Ninja Docs Help

HLD008 - Multi-Region Disaster Recovery

Introduction

Purpose

The purpose of this High-Level Architecture Design document is to describe the strategy for deploying AWS resources across multiple regions with a key focus on Disaster Recovery (DR). The document aims to provide a overview of the proposed architecture, demonstrating how services, data, and network configurations are designed to create a robust, scalable, and resilient infrastructure that can efficiently manage and recover from region-specific failures.

Changelog

Revision

Date

Description

1.0

23.07.2024

Initial document

Background

In the context of a global digital environment, this architecture leverages multi-region AWS deployment using cross-region replication services and Transit Gateways. Utilizing multiple regions enhances data redundancy and improves disaster recovery by allowing rapid failover. The architecture's design ensures robust performance and high availability of services, critical for business continuity.

Architecture diagram

HLD008-MRD-01.png

Explanation

The architecture replicates vital data, secrets, container registry and backups across multiple AWS regions using services like S3, RDS, and Secrets Manager, and suitable backup solutions.

Implementation Details

The proposed system uses an active-passive model with the primary AWS region serving as the active environment and a separate AWS region as the passive standby environment. The system periodically backs up crucial data and stores it safely, ready for restoration in the event of a disaster. Network connection between regions is always active.

Inter-region connection

HLD008-MRD-02.png

Transit Gateway peering is a secure and highly efficient mechanism to interconnect resources in different regions. It provides secure communication since traffic remains on the global AWS backbone and never traverses the public internet. Peering connections also provide high bandwidth and low-latency links between regions, which are vital for applications that require real-time or near real-time data synchronization.

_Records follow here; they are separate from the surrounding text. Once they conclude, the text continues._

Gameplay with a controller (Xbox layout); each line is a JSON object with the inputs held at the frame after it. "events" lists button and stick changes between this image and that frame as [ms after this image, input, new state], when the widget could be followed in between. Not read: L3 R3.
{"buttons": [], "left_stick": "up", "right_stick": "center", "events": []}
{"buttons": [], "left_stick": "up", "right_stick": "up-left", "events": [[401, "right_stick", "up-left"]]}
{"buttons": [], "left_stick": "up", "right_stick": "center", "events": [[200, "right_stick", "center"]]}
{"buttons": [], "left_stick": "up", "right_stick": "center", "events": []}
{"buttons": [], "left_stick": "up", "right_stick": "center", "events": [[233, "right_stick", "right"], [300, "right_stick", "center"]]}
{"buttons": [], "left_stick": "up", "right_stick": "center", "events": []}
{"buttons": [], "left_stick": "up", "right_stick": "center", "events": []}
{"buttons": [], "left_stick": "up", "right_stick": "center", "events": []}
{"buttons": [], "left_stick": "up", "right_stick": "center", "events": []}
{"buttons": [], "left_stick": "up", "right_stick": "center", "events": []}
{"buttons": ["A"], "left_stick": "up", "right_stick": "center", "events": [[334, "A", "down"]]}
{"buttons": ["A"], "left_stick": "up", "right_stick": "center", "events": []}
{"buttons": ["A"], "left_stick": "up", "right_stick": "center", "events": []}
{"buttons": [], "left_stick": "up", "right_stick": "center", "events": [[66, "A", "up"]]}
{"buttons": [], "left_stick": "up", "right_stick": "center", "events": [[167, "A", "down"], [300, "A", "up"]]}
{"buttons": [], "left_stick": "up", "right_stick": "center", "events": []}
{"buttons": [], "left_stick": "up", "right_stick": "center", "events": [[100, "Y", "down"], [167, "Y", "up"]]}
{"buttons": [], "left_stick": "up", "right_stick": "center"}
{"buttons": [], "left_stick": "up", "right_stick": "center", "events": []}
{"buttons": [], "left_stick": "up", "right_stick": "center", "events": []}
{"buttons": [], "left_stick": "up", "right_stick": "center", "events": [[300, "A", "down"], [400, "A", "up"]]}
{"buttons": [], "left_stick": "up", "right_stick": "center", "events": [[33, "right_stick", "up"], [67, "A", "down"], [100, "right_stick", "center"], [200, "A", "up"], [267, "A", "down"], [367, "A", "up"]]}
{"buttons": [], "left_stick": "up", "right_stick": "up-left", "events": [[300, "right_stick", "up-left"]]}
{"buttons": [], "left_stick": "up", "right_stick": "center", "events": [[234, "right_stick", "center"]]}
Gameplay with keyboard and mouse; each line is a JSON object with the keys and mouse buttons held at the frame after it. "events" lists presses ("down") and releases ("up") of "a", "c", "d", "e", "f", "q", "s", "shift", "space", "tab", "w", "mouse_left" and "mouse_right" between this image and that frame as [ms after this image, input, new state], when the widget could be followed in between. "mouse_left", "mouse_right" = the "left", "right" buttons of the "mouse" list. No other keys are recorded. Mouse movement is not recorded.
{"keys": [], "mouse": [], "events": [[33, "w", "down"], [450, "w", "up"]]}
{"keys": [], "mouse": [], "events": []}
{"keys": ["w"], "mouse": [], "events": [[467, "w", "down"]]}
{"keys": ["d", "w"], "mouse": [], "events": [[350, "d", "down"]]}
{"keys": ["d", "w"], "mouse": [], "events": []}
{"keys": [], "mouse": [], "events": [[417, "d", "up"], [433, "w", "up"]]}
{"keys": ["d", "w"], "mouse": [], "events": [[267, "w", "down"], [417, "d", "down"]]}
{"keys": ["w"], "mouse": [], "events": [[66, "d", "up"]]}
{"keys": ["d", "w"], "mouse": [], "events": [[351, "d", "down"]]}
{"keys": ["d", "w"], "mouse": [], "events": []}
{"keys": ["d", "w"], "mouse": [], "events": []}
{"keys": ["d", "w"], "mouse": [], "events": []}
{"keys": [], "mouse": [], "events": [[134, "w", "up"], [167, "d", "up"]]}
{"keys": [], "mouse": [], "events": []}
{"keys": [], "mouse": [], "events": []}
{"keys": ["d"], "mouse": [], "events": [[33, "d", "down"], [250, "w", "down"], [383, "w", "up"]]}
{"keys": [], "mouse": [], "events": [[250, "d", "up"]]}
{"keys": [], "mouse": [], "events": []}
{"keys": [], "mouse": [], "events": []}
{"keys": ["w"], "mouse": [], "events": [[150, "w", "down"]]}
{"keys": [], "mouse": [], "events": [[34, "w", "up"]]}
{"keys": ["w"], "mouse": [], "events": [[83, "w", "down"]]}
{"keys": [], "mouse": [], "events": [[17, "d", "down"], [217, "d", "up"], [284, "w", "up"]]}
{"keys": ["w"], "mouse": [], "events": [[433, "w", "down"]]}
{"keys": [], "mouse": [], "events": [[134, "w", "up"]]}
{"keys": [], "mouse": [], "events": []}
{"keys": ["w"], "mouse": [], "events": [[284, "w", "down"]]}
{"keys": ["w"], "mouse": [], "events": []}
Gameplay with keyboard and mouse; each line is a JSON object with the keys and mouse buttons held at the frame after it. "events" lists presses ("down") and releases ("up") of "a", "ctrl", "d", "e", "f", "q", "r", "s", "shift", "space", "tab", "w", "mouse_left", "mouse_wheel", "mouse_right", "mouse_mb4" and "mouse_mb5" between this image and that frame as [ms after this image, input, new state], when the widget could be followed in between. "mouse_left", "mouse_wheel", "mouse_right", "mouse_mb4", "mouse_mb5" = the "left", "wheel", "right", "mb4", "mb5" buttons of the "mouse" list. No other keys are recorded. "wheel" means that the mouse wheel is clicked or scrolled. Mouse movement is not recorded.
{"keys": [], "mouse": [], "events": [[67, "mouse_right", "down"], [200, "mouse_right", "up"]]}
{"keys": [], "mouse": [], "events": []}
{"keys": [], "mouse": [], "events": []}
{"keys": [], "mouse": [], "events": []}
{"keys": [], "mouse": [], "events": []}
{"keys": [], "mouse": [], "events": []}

This architecture allows resources in a VPC of one region to communicate with resources in a VPC of another region just as if they were within the same region. This inter-region communication is critical for data replication and disaster recovery.

Compute infrastructure

Compute resources such as EC2 instances, EKS clusters, and RDS databases are not continually replicated across regions. Instead, these resources are provisioned in the failover region through CI/CD pipelines when a disaster recovery process is initiated. This approach ensures resource optimization and cost-effectiveness, while also ensuring that the latest versions of applications and configurations are deployed during a DR event.

Data Replication

  • Data Replication: S3 Cross-Region Replication is used for storing and replicating application data. For databases, RDS cross-region read replicas ensure that a live copy of the database is always available in the failover region.

  • Secrets Replication: AWS Secrets Manager is used for managing and storing application secrets. Secrets are replicated across regions, ensuring their availability for applications in the failover region.

  • Backup Replication: Depending on the nature of the backups, appropriate AWS solutions will be used to replicate backups across regions. This ensures the availability of the latest backups in the failover region.

Disaster Recovery Process

During a disaster in the active region, the recovery process starts in the passive region using the stored backups. Resources are restored to their latest state: Amazon EC2 instances are recreated from AMIs and EBS snapshots, and data is restored to Amazon RDS from the snapshots. The restoration process can be automated using CloudFormation and Terraform in combination with CI/CD pipelines.

AWS Route 53 is used to handle DNS failover and health checks. In the event of a disaster, Route 53 health checks detect the outage in the primary region and automatically redirect DNS queries to the secondary (passive) region, ensuring minimal disruption to end-users.

Fallback Strategy

After the disaster is resolved in the primary region, a failback process can be initiated to restore operations back to the primary region. This process involves creating backups of the current system state in the secondary region and restoring it in the primary region.

Expected Outcomes

  1. enhanced disaster recovery capabilities

  2. improved data redundancy

  3. increased network resilience

  4. system scalability

Last modified: 17 February 2025